Las palabras se preguntan qué nos pasa a los argentinos. Se refiere a “una sensación de impotencia, frustración y abatimiento que nos noqueó”. Dice más adelante: “Estamos perdiendo en silencio a nuestra Argentina. La metamorfosis es brutal. El país que tenemos hoy no es el que imaginamos, y el país de mañana será mucho peor de lo que imaginamos. No hay respeto. No hay educación.No hay diálogo. La búsqueda de la excelencia se abandonó por completo. Nos acostumbramos al atropello del poder político, al patoterismo. Al corto plazo sin una visión de país que nos ilusione. Que nos enamore. ¿Qué queremos? Volver a sentir orgullo de ser argentinos. Viajar seguros. Ver un desarrollo cultural sostenido. Transitar por las calles sin piquetes.
”Escuchar a un presidente conectado con el mundo.
”Decidir qué comprar. Qué libros leer. Respetar al maestro.
”Los delincuentes presos. Estadistas conduciendo al país.
”Economistas manejando la economía. Calma y paz.
”No al odio y la crispación.
“Los tres poderes funcionando.
”Comprar dólares. O no. Recibir cosas del mundo y poder enviar cosas al mundo. Si querés lo mismo, circulá este mail.
”En paz… Argentina… te quiero!!! Y no quiero perderte.”
El trazo grueso de lo ocurrido con otro gran hombre del cine como Eliseo Subiela es más conocido. En dos palabras: se quejó por Facebook porque tuvo que ir a Perú para presentar su película, auspiciado por la Cancillería, y no le quisieron vender unos miserables dólares o soles. A partir de ese momento se descerrajó sobre él un operativo punitivo absolutamente desproporcionado que empezó con el titular de la AFIP hablando de su situación fiscal y terminó con un procedimiento en la escuela de cine donde le dejaron pegada una carta en la puerta. Subiela dijo que lo trataron como a un delincuente y que se sintió en un Estado policial. Y que tenía miedo, como nunca desde el gobierno de Isabel Perón.

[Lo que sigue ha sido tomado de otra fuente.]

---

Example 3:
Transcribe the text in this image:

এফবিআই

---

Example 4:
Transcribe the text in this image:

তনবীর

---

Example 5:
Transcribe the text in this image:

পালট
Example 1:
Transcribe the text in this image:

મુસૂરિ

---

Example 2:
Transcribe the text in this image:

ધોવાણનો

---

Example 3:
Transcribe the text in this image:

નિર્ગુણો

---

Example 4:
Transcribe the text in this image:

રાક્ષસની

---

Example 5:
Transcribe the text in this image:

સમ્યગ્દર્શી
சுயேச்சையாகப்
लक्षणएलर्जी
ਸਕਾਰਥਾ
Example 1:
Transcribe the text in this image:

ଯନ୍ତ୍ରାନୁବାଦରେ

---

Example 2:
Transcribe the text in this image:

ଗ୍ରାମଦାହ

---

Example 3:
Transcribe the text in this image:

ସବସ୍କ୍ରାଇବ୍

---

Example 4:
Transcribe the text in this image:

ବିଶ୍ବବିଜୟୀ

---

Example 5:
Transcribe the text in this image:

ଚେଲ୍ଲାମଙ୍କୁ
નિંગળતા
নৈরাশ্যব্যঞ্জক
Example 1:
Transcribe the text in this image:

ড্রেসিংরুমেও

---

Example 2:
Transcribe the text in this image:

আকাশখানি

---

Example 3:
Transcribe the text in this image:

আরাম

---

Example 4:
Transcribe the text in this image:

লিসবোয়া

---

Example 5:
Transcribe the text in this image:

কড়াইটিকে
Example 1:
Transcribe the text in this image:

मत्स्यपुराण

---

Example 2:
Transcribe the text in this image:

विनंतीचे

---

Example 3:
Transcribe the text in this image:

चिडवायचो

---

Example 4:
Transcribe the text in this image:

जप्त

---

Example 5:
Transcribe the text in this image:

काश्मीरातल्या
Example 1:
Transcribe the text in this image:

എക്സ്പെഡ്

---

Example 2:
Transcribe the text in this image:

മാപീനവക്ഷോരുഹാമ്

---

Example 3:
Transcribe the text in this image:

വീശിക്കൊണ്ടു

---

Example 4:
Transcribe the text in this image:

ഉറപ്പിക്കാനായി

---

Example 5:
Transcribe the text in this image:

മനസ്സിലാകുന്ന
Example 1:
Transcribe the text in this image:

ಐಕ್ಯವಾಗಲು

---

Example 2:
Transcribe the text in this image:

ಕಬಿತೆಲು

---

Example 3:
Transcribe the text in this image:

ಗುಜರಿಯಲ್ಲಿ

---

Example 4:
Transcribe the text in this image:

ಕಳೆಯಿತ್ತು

Como estuvo en el exilio durante la dictadura, se supone que se refirió a la actuación de la tenebrosa Triple A. Porque confesó que había sido montonero. Lo dijo dos veces, casi como un pedido de clemencia por parte de la AFIP: “No soy el enemigo, no soy la oligarquía”, como si ser radical o demócrata progresista o independiente habilitara a utilizar la prepotencia de Estado. Pero ése es otro tema. Lo más grave fue que su familia ahora se quiere mudar a Uruguay y que mencionó a El huevo de la serpiente. La película de Ingmar Bergman describe la decadencia del Berlín que permite el surgimiento de Hitler. A través de la fina piel del huevo puede verse la silueta del reptil a punto de nacer. Es un bicho repugnante que se arrastra sigiloso hasta que inocula su veneno.
No creo de ninguna manera que se pueda caracterizar a esta Argentina como pre-fascista. Pero es cierto que la metodología para instalar un discurso único es feroz y despiadada. Puro autoritarismo castigador e intimidatorio. Eso no nos habilita para caer en las mismas desmesuras que los Kirchner instalaron con la siembra del odio. “Nazi”, “facho” o “golpista” no son términos que deberíamos utilizar en el debate. Son ese tipo de palabras que se pronuncian con el dedo en el gatillo. ¿Cuál es el próximo paso? Algo nuevo está pasando. Afloran sentimientos ocultos. Todavía son muchos los que callan. Pero cada vez son menos. Como decía el gremio de los periodistas: la peor opinión es el silencio.